Australian researchers, however, have produced a study that claims that the cloud is intrinsically environmentally unfriendly. Researchers from the University of Melbourne have found that cloud is not always the cleanest option. In a departure from previous research, the academics have looked not just at the energy consumed within data centres but at the energy required to access that information -the researchers found that transporting data between data centres and users' computers, whether in the office or the home, can itself consume large amounts of energy.

In an interview with website Physorg.com, researchers' leader Rod Tucker said "Some papers that have claimed that cloud computing provides a 'greener' alternative to current desktop computing fail to include the energy consumption involved with transporting the data from the user into the cloud.

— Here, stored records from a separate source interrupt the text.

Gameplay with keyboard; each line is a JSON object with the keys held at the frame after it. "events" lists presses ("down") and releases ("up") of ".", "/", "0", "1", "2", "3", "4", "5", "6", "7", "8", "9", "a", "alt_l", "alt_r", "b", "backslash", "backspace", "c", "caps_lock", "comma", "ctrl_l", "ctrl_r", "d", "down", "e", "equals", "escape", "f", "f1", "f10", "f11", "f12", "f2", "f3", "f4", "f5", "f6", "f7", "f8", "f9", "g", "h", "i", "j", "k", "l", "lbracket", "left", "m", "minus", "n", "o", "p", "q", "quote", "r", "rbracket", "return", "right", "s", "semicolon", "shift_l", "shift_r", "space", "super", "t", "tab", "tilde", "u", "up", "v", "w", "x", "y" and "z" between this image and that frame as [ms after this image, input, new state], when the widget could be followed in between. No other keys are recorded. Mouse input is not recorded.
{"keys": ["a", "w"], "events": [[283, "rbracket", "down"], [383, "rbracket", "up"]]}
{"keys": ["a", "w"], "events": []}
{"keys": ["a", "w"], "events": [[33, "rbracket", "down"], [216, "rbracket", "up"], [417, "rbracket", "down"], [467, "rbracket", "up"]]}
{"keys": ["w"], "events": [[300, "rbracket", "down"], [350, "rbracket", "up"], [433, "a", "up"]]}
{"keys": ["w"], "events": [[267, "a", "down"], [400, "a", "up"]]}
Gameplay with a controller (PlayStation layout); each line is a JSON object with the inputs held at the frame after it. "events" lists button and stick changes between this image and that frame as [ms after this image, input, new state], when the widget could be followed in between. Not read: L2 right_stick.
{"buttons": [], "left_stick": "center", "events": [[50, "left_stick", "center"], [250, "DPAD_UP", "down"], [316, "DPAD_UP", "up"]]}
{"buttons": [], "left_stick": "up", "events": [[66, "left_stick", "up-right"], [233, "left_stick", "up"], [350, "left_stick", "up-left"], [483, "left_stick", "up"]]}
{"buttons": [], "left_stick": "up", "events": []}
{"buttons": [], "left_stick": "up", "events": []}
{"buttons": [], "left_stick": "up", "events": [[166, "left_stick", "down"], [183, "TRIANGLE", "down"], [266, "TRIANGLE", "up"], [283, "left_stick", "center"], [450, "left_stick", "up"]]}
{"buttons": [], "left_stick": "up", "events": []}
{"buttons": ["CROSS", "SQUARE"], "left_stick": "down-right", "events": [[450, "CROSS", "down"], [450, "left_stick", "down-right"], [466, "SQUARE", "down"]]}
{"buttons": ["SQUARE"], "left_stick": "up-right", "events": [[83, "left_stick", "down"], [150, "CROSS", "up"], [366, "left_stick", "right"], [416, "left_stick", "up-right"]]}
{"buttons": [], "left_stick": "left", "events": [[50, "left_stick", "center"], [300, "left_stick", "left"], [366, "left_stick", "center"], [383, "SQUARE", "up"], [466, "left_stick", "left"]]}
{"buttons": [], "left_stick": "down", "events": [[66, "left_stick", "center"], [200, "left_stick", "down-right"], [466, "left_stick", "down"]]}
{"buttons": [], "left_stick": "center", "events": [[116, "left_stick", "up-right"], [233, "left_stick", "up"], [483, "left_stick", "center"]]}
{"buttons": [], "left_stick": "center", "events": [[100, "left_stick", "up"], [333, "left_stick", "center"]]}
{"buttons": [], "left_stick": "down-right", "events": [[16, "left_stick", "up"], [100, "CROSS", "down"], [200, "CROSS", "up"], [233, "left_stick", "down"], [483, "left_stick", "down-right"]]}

In many cases, we may find that the data centre used by the cloud-based services are located in another city, state or even country.”

There's also plenty in the report about battery life of mobile consumption and the energy consumed by using the public Internet (more router hops for example). This seems a strange report. Would the power consumed by using a mobile device really exceed the power consumed by using a laptop within the home? And yes, there is a cost in receiving that data but what if you're storing your data in the energy-efficient Icelandic one mentioned above? And what about the energy savings by sending data over a mobile than in a copper cable?

No-one will deny that a lot can be done to improve data centre energy efficiency and no-one will deny that they're a big drain on energy resources - IT emits as much carbon dioxode as the airline industry according to Gartner - and that's a figure that needs to be reduced.

>But the calculations are hugely complex: the Australian researchers have taken a snapshot of the industry but it's a selective one. What about the calculation of someone accessing data from his home computer rather than travelling to his corporate offices to do so? What about the automation of processes by computer that might have needed manual intervention some years ago? The Melbourne report has been a useful reminder that other factors come into play apart from calculating data centre emissions but those variables go beyond the cost of transmitting data.

The cloud computing world is going to mean a whole ecosystem of connected servers, PCs and mobile devices. We can take a stab at cost savings and environmental impact but we're not going to get a 100 percent accurate figure - the real world is not a lab. I  suspect that, in the short term, cloud computing will not be automatically the most environmentally sound approach but as servers become more efficient, as less energy is used to construct devices and as environmental factors are built into data centres, we'll start seeing a shift in attitudes.